"Repeal and delay" or voucherize Medicare? GOP health care proposals get even worse

After years of empty "repeal and replace" promises, the GOP discovers that health care isn't a Paul Ryan bar graph

Published December 2, 2016 1:45PM (EST)

Paul Ryan                        (AP/John Minchillo)
Paul Ryan (AP/John Minchillo)

Now that it has total control of both the legislative and executive branches of the government, the Republican Party is finding out that making major health care policy is hard. Gone are the days of regular Obamacare repeal votes that would never be signed by the president, empty gestures that functioned as nothing more than vanity showboating for members to brag about to constituents. Now the GOP has to actually own the consequences of passing its legislative agenda and is discovering that doing so might be kind of a bummer.

To that end, the party has recently unveiled its newest catchphrase, “repeal and delay.” This means repealing the Affordable Care Act as soon as possible after Donald Trump is sworn in but not putting it into effect for three years. The delay gives the GOP time to write a replacement plan that will allegedly keep all the popular features of Obamacare while getting rid of the mechanisms that help pay for it — the individual mandate and slight tax increases from the original law among them.
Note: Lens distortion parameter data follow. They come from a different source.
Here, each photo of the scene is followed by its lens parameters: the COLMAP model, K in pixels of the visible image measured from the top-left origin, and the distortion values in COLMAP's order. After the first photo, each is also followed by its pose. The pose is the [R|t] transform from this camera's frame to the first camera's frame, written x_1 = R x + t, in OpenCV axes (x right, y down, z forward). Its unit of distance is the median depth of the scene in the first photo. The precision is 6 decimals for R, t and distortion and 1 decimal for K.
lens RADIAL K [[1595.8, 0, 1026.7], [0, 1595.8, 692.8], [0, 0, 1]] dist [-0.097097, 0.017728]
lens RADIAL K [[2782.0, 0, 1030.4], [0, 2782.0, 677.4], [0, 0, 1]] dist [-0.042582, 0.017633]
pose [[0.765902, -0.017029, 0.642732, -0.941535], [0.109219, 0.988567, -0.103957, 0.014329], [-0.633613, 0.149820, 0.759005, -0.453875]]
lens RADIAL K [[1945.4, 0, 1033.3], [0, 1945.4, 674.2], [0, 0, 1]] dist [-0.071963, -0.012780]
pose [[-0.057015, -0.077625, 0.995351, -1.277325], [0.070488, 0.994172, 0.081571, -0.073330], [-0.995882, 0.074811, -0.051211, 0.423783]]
It is a sign of the GOP’s cravenness and cynicism — as if anyone needed another one — that after seven years of constant calls to repeal the ACA and more than 60 meaningless repeal votes, Republicans still have not put together a viable replacement plan. About all they have is House Speaker Paul Ryan’s “A Better Way” agenda. This calls for Obamacare’s repeal but is purposefully vague beyond that, lest he be tied down by any concrete proposals that would diminish his reputation of being a smart wonk.

But one part of Ryan’s repeal plan has long been known to anyone who listened to him and that is the phasing out of Medicare. Ryan has tied ending Medicare to Obamacare repeal on the flat-out lie that the ACA’s Medicare component fatally weakened the program’s long-term fiscal viability.

If Ryan has his way, Medicare will be replaced with vouchers that will let elderly people purchase private insurance. Any raises in the value of the vouchers from year to year won’t be pegged to inflation, which means that medical costs for older Americans will consume more and more of their limited income.

It is this aspect of Ryan’s plan that is causing friction with Republican senators, who want no part of ending Medicare. They are setting themselves up for an argument within the GOP between the Paul Ryan-Ayn Rand-fanfic wing, which would like to repeal the Great Society programs and the New Deal, and the slightly more sane and realistic wing, consisting mostly of senators like South Carolina's Lindsey Graham. The former won't want to compromise at all. The latter might seek a more sensible path largely because its members understand that destroying Medicare could cost them their Senate seats.

Hilariously, these same Republican senators are realizing that they will need to ask Democrats for help, even if they can keep Ryan's plan to voucherize Medicare out of the larger Obamacare repeal package. That's because although the Senate could probably pass an Obamacare repeal through reconciliation, a budget process that only requires a simple majority for passage, any new replacement plan will require a 60-vote supermajority to beat a Democratic filibuster.

That last point may also partly explain the “delay” portion of the repeal and delay plan. A three-year window pushes the unveiling and legislative debate of the replacement plan to be sometime past the 2018 midterms, when the map will be highly favorable to Republicans hoping to increase their Senate majority. If Trump peels Heidi Heitkamp, D-N.D., and Joe Manchin, D-W.Va., out of the Senate and into his administration, as has been rumored, the Republican governors of those states will appoint Republican replacements to serve out the last two years of their terms. If the GOP holds those two seats with replacement Republicans running as incumbents in 2018 and picks up a few more seats in the midterms, the party could find itself with a 60-vote supermajority. Then it won't need any Democrats at all.

Should the Democrats find themselves being asked to help out on the Obamacare repeal and in writing a new plan, they'd be well served to respond by giving the GOP the famous “Godfather” offer: nothing. Repealing Obamacare but allowing it to stay in place for three years of uncertainty while the details of a replacement are hammered out will play havoc with the private insurance market. It will also wreak havoc with the lives of recipients of the Medicaid expansion that was a part of Obamacare, meaning poor people will see their lives upended by a sudden end to the medical coverage that some of them had so briefly enjoyed. The whole thing will be an enormous mess, more chaotic than the implementation of Obamacare was in the first place.

The GOP has been begging for this opportunity for the entirety of the Obama administration, to the detriment of the public discourse and the lives of millions who have been helped by the ACA. Now they want to blow up what gains have been made because they have backed themselves into a rhetorical corner with the party’s base. Let them own the consequences of this irresponsibility.